The United Nations Secretary-General António Guterres has called the climate crisis “a battle for our lives.” In 2022, a UN report called education one of the most important weapons in that fight. And at Penn GSE, the Center for Professional Learning has enlisted in the battle with its new Project-Based Learning for Global Climate Justice program.

“It's not enough for teachers just to teach students about climate change, they need to get students involved and starting to make a real impact in their communities, in their classrooms,” said Taylor Hausburg, GRD’22, teacher program lead for Center for Professional Learning. “And we know how to do that through project-based learning. That’s one pedagogy that gets students starting to do things, having real impacts on real audiences in real ways.”

Launched last fall, the inaugural cohort of more than 100 educators from over 20 countries were able to attend free of charge thanks to funding from the Penn Environmental Innovations Initiative and Penn’s South Asia Center. This interdisciplinary virtual professional development program brought them together to design and implement climate justice-related projects for their classrooms.

The semester-long program was broken into three parts. First, the participants asynchronously explored resources gathered and created by the Center’s team to better understand climate justice issues. They then came together to start imagining authentic questions their students might explore and begin sketching out projects that could answer those questions. And finally, they returned to their classrooms to implement those projects with students in their local contexts with ongoing support from a small team of fellow educators from the program.

Project-Based Learning for Global Climate Justice leverages Penn GSE’s expertise in project-based learning with University-wide expertise in the scientific and economic issues related to climate change.
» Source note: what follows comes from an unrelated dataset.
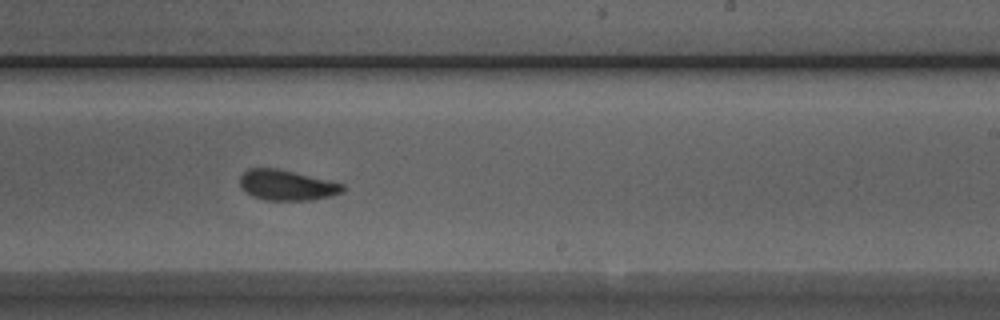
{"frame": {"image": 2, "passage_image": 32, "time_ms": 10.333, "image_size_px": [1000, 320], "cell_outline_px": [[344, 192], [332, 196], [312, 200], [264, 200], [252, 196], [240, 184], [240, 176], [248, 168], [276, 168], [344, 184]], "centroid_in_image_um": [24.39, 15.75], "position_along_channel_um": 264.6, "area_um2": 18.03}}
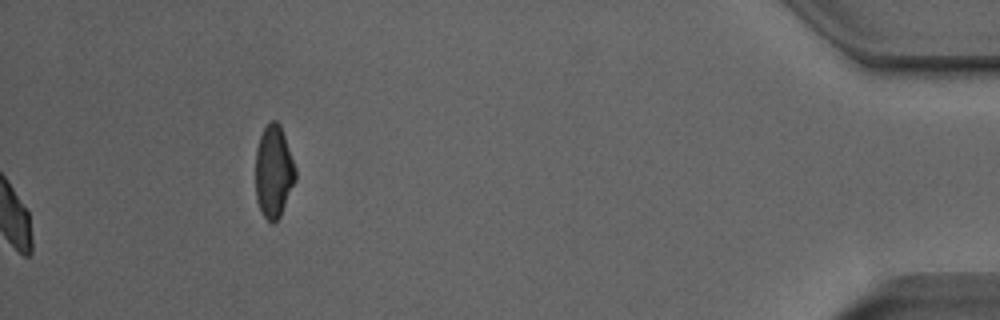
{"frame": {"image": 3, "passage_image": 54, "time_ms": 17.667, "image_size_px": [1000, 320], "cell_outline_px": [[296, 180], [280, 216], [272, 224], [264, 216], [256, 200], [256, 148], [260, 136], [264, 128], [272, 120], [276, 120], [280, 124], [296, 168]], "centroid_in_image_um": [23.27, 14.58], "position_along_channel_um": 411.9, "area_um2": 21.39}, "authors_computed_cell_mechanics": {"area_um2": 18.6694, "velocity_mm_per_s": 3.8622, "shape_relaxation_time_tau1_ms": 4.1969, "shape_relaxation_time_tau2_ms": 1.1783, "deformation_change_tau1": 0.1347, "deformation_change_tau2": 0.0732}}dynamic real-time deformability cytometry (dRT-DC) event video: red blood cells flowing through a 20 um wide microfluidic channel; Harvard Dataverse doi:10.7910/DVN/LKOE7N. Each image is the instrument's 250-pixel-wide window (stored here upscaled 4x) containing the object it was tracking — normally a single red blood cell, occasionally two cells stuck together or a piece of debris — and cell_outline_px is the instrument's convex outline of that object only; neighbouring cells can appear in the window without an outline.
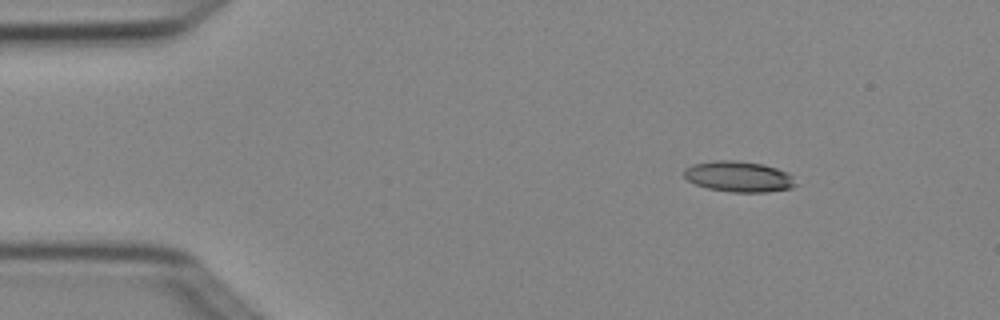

Participating teachers undertook projects with their students—many of which are still ongoing—exploring everything from local agriculture and food assistance during natural disasters to the effects of climate change on local plants. (The latter of which was the project of one of the local Philadelphia participants: Nicholas WhitefeatherManning.)

“We're supporting educators to pursue ambitious and authentic approaches to teaching and learning,” says Zachary Herrmann, executive director of the Center for Professional Learning. “A program like this can help teachers align their values and goals as educators with their actual practice and connects them with similarly passionate educators across the globe, since we have participants across five continents so far. These teachers are forming powerful networks and communities that can be used to share resources, give and receive coaching and feedback, and learn alongside each other as they implement their projects.”

Hausburg and Herrmann were excited by the results of the program’s first year and were accepted to share it last December at the International Conference on Inclusive Education and Project-Based Learning for Peace and Development at the United Nations in Geneva, Switzerland. Their presentation was well-received, and now the Center for Professional Learning team is parsing the data from last year’s participants in preparation for a new cohort of the program this fall. The team continues to forge new domestic and international partnerships to build their growing community of educators committed to bringing global climate justice into classrooms—and out into the world.